GAZA - Dunia jurnalisme kembali berduka. Lima jurnalis Al Jazeera dilaporkan tewas akibat serangan udara Israel di dekat Rumah Sakit Al-Shifa, Gaza City, Palestina, Minggu (10/8/2025).
Dilansir BBC, serangan tersebut menghantam tenda para jurnalis yang berada di gerbang utama rumah sakit. Al Jazeera menyebut gempuran itu sebagai pembunuhan yang ditargetkan terhadap kebebasan pers.
Kelima korban adalah koresponden Anas al-Sharif dan Mohammed Qreqeh, serta kamerawan Ibrahim Zaher, Mohammed Noufal, dan Moamen Aliwa. Saat itu, mereka sedang berada di lokasi untuk meliput situasi di sekitar rumah sakit.
Tak lama setelah kejadian, militer Israel (IDF) mengonfirmasi bahwa serangan memang menargetkan Anas al-Sharif. IDF menuduh al-Sharif merupakan pemimpin sel Hamas yang menyamar sebagai jurnalis, dan bertanggung jawab atas serangan roket ke wilayah Israel. Klaim itu, menurut IDF, didasarkan pada intelijen dan dokumen yang mereka temukan di Gaza. Namun, pihak militer tidak menyinggung empat jurnalis lainnya yang ikut tewas.

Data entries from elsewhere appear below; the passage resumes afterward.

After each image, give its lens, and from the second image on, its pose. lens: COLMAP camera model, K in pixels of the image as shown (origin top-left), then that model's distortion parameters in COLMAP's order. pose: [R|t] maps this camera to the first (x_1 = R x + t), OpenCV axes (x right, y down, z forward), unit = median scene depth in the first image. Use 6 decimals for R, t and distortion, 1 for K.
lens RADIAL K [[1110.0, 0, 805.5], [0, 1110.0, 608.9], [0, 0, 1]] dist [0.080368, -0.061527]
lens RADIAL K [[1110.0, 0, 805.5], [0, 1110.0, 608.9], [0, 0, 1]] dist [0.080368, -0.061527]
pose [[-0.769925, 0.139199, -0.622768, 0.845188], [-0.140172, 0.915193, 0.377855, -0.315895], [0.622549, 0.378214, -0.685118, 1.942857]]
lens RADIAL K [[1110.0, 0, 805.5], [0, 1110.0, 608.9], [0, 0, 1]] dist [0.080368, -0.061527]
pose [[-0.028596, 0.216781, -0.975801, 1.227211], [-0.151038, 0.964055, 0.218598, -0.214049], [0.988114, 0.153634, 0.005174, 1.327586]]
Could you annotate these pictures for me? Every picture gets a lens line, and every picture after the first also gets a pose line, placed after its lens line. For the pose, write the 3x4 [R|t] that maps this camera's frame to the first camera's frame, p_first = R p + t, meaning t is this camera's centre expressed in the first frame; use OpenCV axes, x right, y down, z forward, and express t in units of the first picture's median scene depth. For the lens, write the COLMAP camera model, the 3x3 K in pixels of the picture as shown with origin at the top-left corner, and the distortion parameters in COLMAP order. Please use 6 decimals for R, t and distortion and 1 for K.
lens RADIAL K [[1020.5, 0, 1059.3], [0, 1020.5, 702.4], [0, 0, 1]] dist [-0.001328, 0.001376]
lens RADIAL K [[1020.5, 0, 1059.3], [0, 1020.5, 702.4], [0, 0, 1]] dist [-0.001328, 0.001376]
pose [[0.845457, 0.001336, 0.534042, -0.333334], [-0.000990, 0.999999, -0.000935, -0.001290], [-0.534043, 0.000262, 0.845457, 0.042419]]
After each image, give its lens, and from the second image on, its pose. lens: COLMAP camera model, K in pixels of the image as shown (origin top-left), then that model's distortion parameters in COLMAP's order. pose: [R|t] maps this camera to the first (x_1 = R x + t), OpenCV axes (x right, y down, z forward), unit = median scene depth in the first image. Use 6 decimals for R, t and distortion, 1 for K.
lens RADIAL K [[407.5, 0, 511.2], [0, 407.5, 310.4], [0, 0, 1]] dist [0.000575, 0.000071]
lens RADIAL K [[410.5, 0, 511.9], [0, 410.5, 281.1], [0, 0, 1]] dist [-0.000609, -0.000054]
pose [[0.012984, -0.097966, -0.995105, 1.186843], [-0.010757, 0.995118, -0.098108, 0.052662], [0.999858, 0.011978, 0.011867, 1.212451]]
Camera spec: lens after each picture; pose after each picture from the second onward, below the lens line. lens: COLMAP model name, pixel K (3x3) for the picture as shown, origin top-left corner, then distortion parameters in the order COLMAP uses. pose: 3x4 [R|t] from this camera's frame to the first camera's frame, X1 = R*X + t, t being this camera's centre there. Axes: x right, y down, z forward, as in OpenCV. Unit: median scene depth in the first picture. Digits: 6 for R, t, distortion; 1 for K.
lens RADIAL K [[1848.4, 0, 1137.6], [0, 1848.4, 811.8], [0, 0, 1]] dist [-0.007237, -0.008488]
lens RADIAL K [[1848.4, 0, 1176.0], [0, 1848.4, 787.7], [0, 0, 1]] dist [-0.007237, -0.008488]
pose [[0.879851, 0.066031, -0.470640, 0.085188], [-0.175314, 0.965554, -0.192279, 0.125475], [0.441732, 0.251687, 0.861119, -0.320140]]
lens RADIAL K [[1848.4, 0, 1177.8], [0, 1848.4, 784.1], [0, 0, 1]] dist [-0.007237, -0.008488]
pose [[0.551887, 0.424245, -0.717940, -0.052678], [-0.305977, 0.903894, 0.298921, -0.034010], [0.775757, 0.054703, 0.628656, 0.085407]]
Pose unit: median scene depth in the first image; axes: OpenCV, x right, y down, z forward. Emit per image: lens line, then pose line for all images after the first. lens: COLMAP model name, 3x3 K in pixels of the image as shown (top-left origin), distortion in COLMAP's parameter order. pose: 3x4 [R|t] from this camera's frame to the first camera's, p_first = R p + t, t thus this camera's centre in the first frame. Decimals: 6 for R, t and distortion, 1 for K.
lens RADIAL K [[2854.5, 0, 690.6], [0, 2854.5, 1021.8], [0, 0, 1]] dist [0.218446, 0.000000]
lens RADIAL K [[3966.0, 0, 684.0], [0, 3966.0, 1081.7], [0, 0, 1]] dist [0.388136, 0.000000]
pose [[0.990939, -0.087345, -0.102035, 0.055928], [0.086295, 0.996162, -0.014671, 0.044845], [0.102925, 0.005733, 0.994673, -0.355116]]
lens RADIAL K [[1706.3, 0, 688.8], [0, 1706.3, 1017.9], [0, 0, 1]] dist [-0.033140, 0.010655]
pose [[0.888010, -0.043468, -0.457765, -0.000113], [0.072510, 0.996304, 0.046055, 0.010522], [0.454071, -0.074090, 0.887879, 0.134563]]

Secara keseluruhan, sedikitnya tujuh orang meninggal dalam serangan tersebut, lima di antaranya adalah jurnalis Al Jazeera.
Redaktur pelaksana Al Jazeera, Mohamed Moawad, membantah tuduhan Israel. Kepada BBC, ia menegaskan bahwa al-Sharif adalah jurnalis terakreditasi yang menjadi “satu-satunya suara” bagi dunia untuk mengetahui apa yang benar-benar terjadi di Gaza.
Moawad menambahkan, selama perang, Israel melarang jurnalis internasional masuk ke Jalur Gaza. Karena itu, media dunia sangat bergantung pada wartawan lokal.
“Mereka menjadi target di tenda mereka, bukan di garis depan. Faktanya, pemerintah Israel ingin membungkam setiap saluran pelaporan dari dalam Gaza,” tegas Moawad.